▶ [Exercise details] Recast every line of the rows below as a Markdown table with two columns, No and Text, giving each line its own number and skipping any blank lines. Keep the pictures out of your answer.

▶ [Given records]
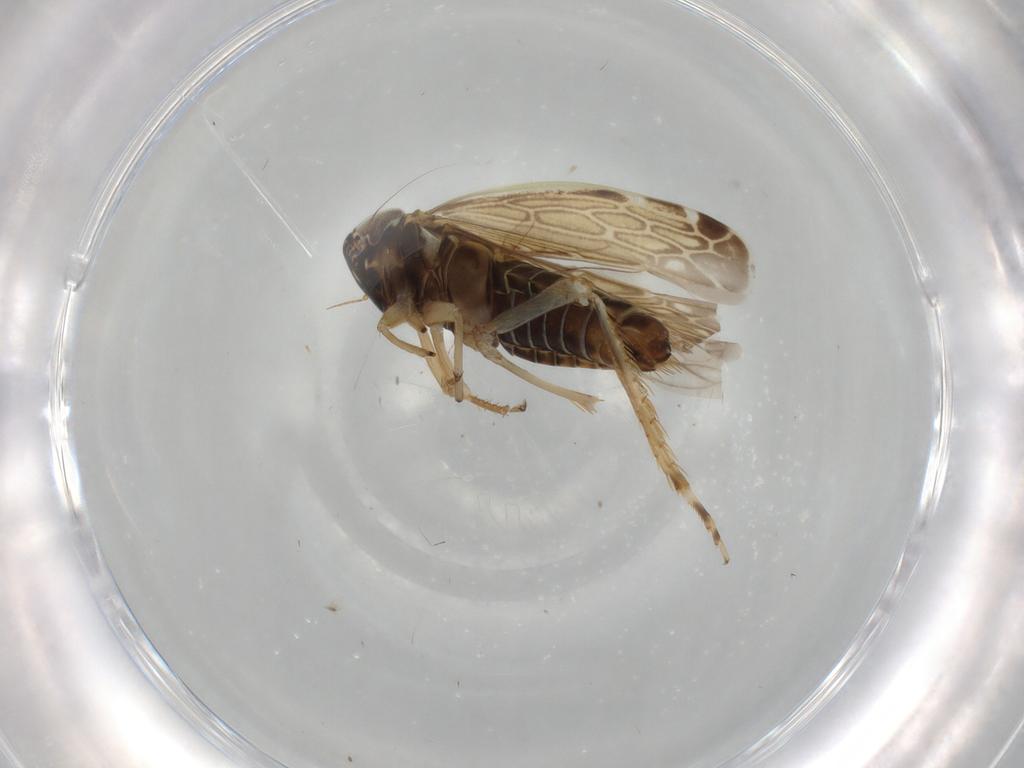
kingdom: Animalia
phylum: Arthropoda
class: Insecta
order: Hemiptera
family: Cicadellidae
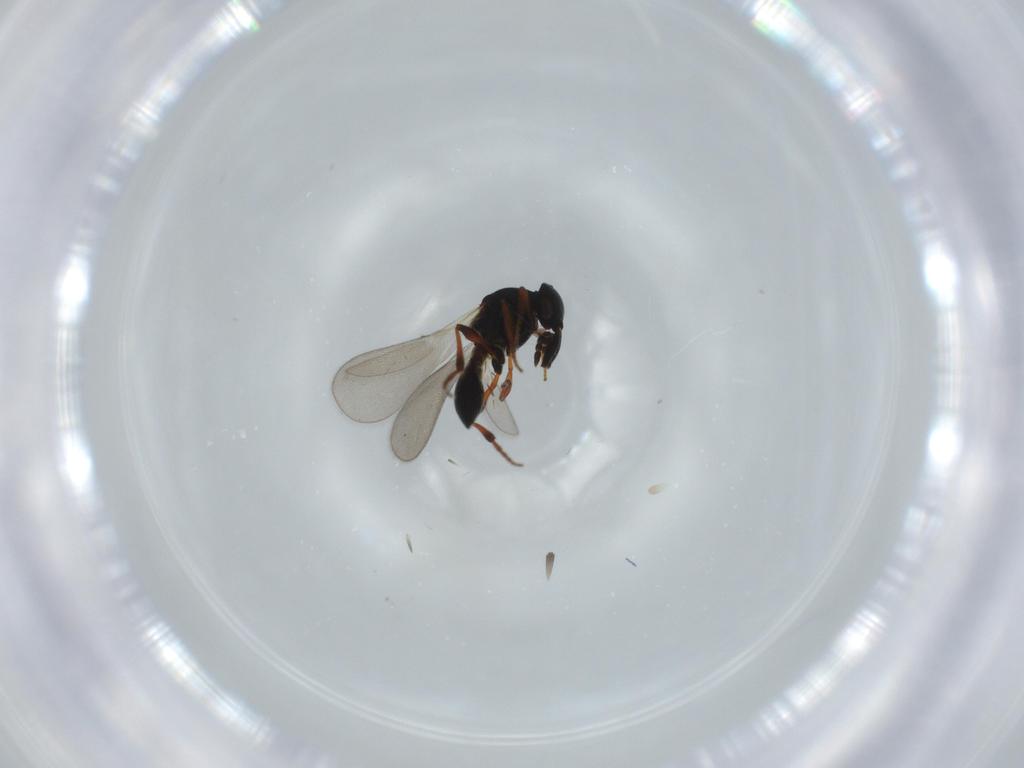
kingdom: Animalia
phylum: Arthropoda
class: Insecta
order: Hymenoptera
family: Platygastridae
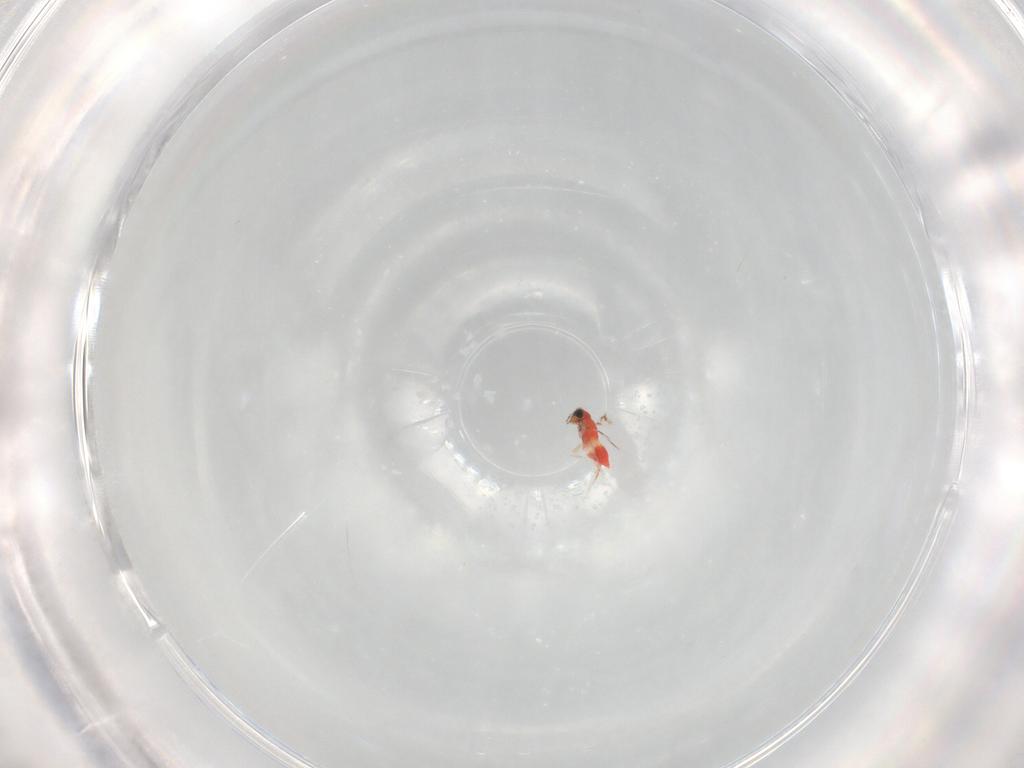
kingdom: Animalia
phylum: Arthropoda
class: Insecta
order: Hymenoptera
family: Trichogrammatidae
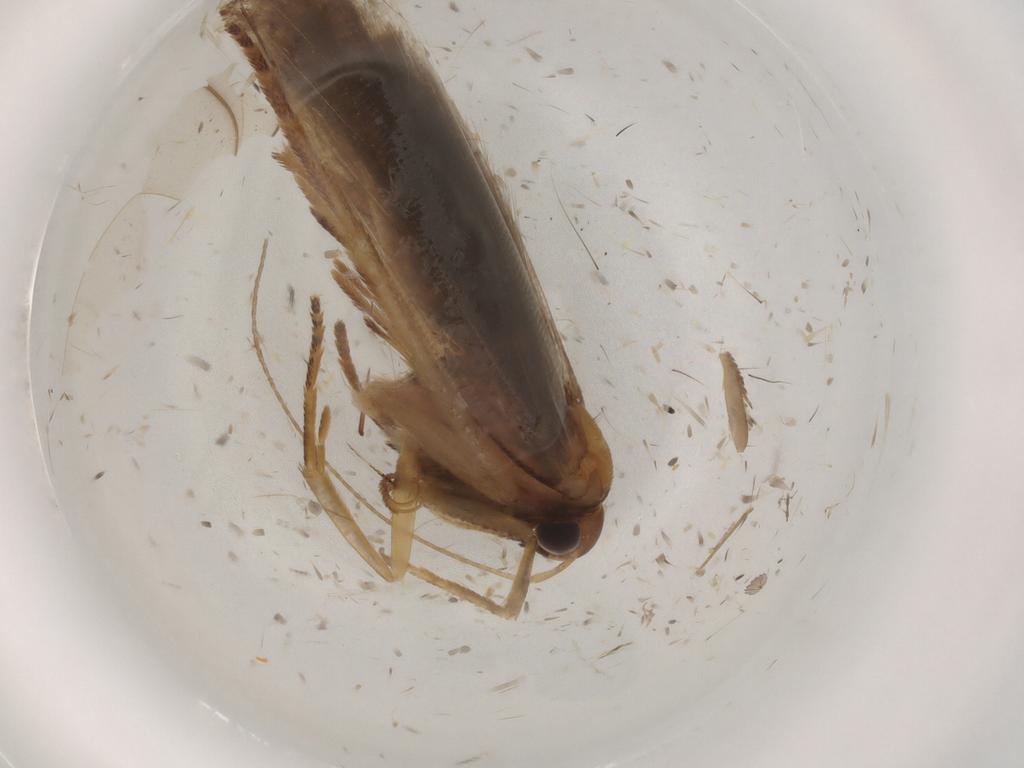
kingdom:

▶ [Exercise output]
| No | Text |
|---|---|
| 1 | kingdom: Animalia |
| 2 | phylum: Arthropoda |
| 3 | class: Insecta |
| 4 | order: Hemiptera |
| 5 | family: Cicadellidae |
| 6 | kingdom: Animalia |
| 7 | phylum: Arthropoda |
| 8 | class: Insecta |
| 9 | order: Hymenoptera |
| 10 | family: Platygastridae |
| 11 | kingdom: Animalia |
| 12 | phylum: Arthropoda |
| 13 | class: Insecta |
| 14 | order: Hymenoptera |
| 15 | family: Trichogrammatidae |
| 16 | kingdom: |